Bundan birkaç ay önce sorsalar dünyanın en mühim olayı 'özgürlük' derdim. Öyle de değil miydi zaten? İnsanın bir birey olabilmesi için dış bir etkene bağlı kalmadan düşünebilmesi ve kararlarını alabilmesi gerekirdi.
Ben de babamın beni sevmesini isterdim ama bunun için gerekli olan onun sınırlarının içinde yaşamamsa elbette günün sonunda bir başkaldırı kaçınılmaz olacaktı. Nihayetinde olmuştu da.
Özgürlüğüm için kaçmıştım.
Peki ya yöntemim ne kadar doğruydu?
Kaçmak yerine kafasına soka soka hukuk okumanın tek hayalim olduğunu söyleseydim ve günün birinde kabul edene kadar buna devam etseydim, fena mı olurdu? Elbette olmazdı.
O zaman hiç Ankara'ya gelip bunları yaşamazdım. Ayaz diye birini tanımasaydım, her şey daha sıradan olsaydı ve yalana gerek duymadığım bir yaşam sürseydim daha huzurlu olurdum.
Şüphesiz Devrim'in hayatımdaki yeri de önemliydi ama şu geçtiğimiz sekiz günde şunu net bir şekilde söyleyebilirdim ki benim hayatım ondan veya yaşayabileceklerimizden ibaret değildi.
Onu sevmekten bir an bile pişman olmamıştım.
Ancak geriye gidebilseydim ona rağmen Ankara'ya gelmezdim.
"Puşt herif," Oktay'ın savurduğu küfre karşın suratımı ekşittim, "İki bank ötemizdeki çift kalktı ya oraya geçti."
Masadaki kahvemi uzanıp alırken "Konuşmak istiyor." dedim. O ise birkaç küfür daha savurmaya devam etti. Normalde evden çıkmıyorduk ama dün sunumum bugünse konferans olduğu için okula gelmiştik.
Ben zamanında Oktay'a karşı olan tavrımdan dolayı dün 'bana eşlik eder misin?' demeye çekinmiştim. Ancak Oktay dışarı çıkacağımı anladığı saniye kalbimi ısıtan bir şey yapmıştı. Benimle birlikte gelmişti.
Tıpkı dün gibi bugün de.
"Aşk güzel duygu," kahvemden bir yudum alarak içimi ısıttım, "Ama arkadaşlıktan daha mühim değilmiş." hava soğuk olduğu için kahvem zaman geçtikçe soğuyordu. Sıkıntı değildi çünkü burada çok daha oturmayacaktık.
"Bir şey mi dedin?" diyerek bana dönen Oktay'la başımı iki yana belli belirsiz salladım. Üstünde durmaktansa Ayaz'ın oturduğu yere bakışlarını dikti, "Tam bir orospu çocuğu biliyor musun? Gamsız piç. Yirmi dakikadır suratına ters ters bakıyorum uzaklaşmak şöyle dursun az sonra gelip masamıza oturacak."
"O geceden sonra engellediğim için bu çabası."

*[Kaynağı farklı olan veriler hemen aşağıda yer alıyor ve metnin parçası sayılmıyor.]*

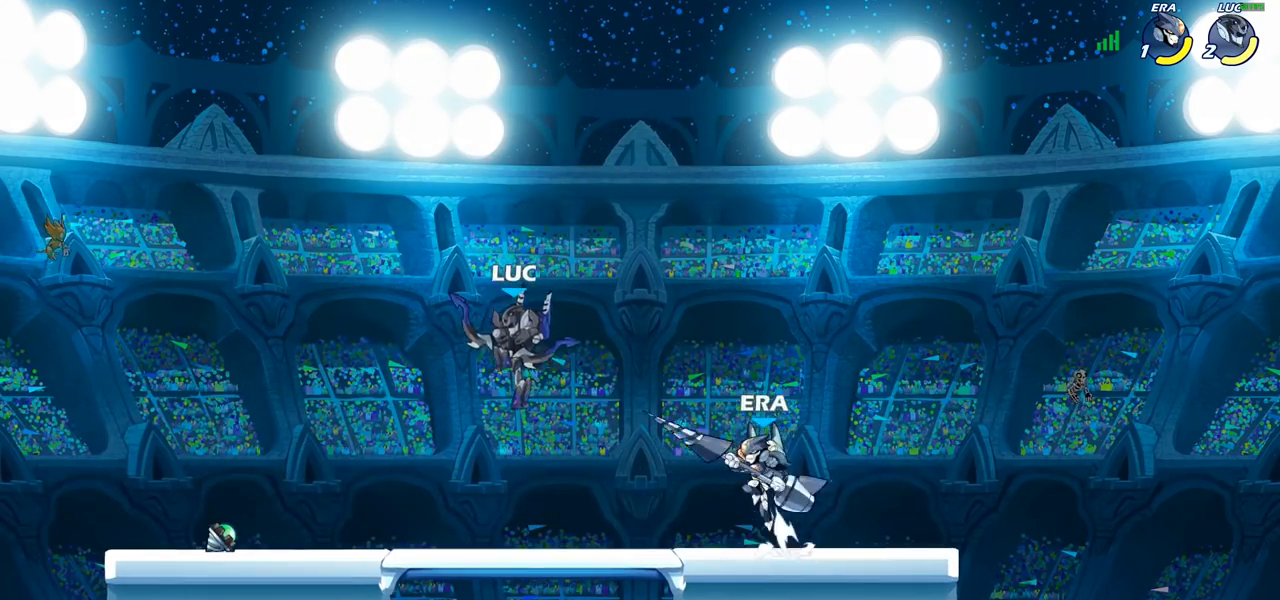
{"buttons": [], "left_stick": "center", "right_stick": "center", "events": [[300, "CIRCLE", "up"], [350, "left_stick", "center"]]}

"Sen neden bu kadar ruhsuzsun?" halime çatık kaşlarla baktığında iç çektim. Aslında ruhsuz falan değildim sadece düşünüyordum. Antalya'ya geri gidip babamla savaşacak gücüm var mı diye. Az önceki fikirlerimin aksine görüşüm tamamen öyle bir gücüm olmadığı yönündeydi.
"Savcıyı düşünüyorum," dedim, kuşkusuz, "Şikayet dilekçesini işleme koydu mu koymadı mı diye."

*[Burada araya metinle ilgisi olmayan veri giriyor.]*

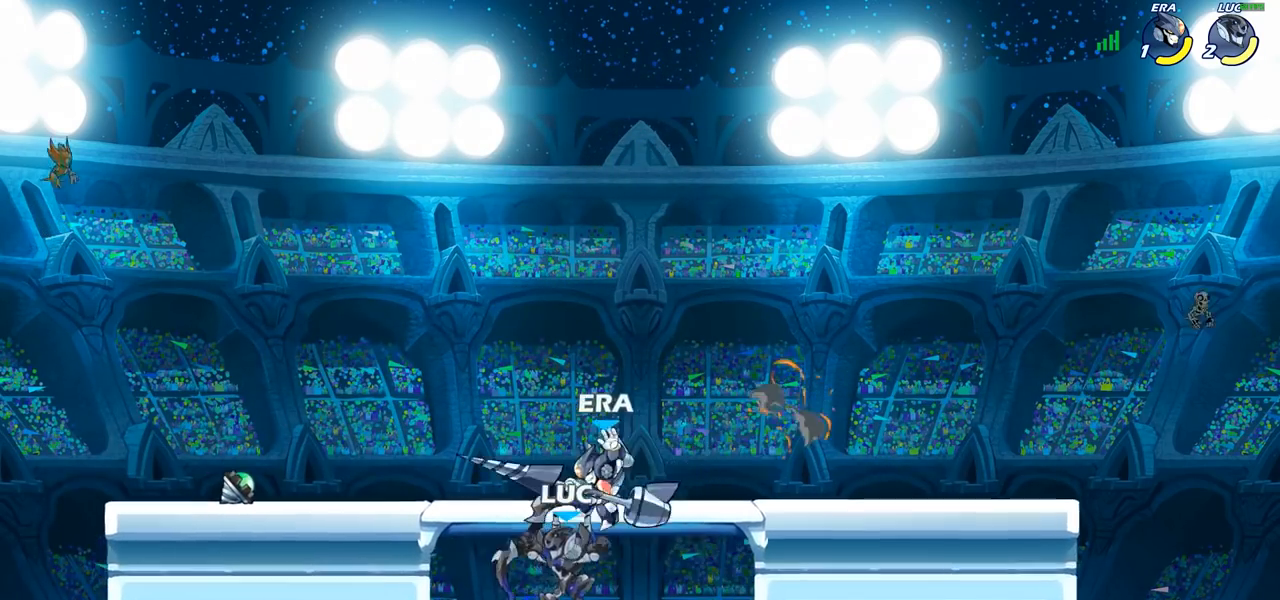
{"buttons": [], "left_stick": "up-left", "right_stick": "center", "events": [[117, "CROSS", "down"], [133, "CROSS", "up"], [150, "CIRCLE", "down"], [217, "CIRCLE", "up"], [500, "left_stick", "up-left"]]}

"Delil diye eklediğin yazışmalara rağmen koymadığına o kadar çok eminim ki,"
"Ben de."
Vücudunu benden tarafa dönerken "Biz ne yapacağız Devrim?" dedi. "Sana gel Nazım amcaya gidelim, diyorum. Devrim'den habersiz böyle bir şey yapmamız doğru değil, diyorsun. Devrim'e haber verelim dememe rağmen ısrarla reddediyorsun. Söylesene planımız ne? Bu ibnenin kendi kararıyla senin peşini bırakması mı? Öyleyse sana kötü bir haberim var," çekinmeden Ayaz'ın olduğu tarafı işaret etti. "Hiç buna son verecek gibi değil."

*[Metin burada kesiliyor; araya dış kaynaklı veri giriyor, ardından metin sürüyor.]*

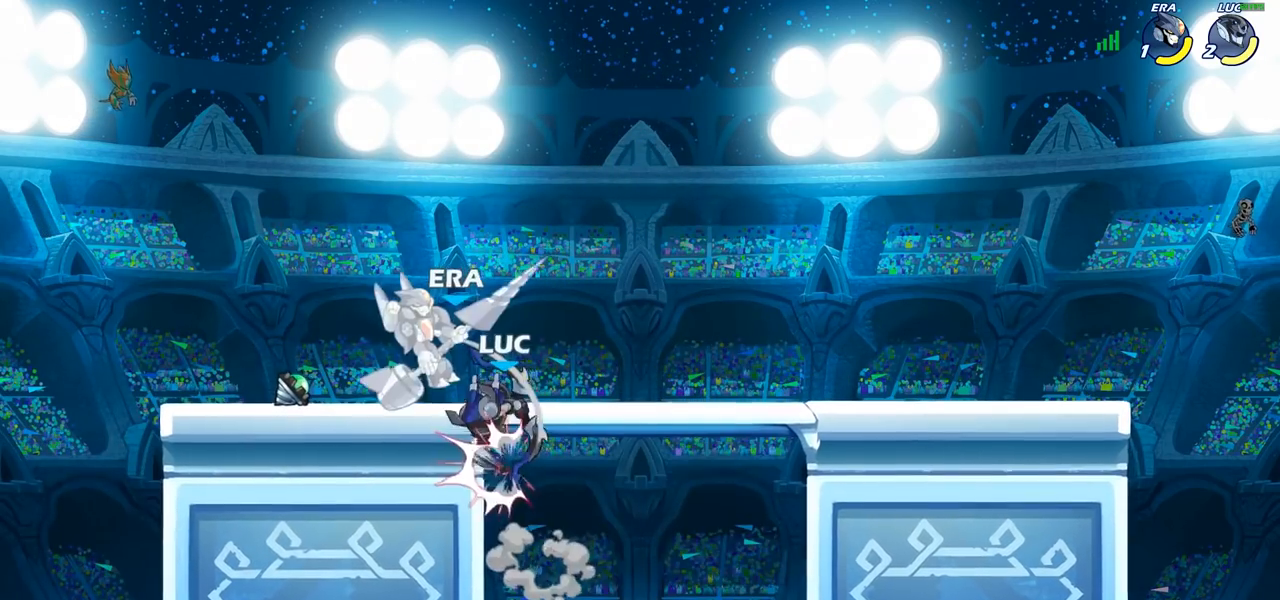
{"buttons": [], "left_stick": "left", "right_stick": "center", "events": [[400, "left_stick", "left"]]}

"Devrim'in dedesine gitmek istemiyorum." kafamı onaylamaz anlamda salladım. "Olmaz yani," omuzlarımı kaldırıp indirirken dönüp ona göz attım. Bunun açıklayabileceğim bir nedeni var mıydı bilmiyordum. Açıklasam mantıklı gelir miydi onu da bilmiyordum.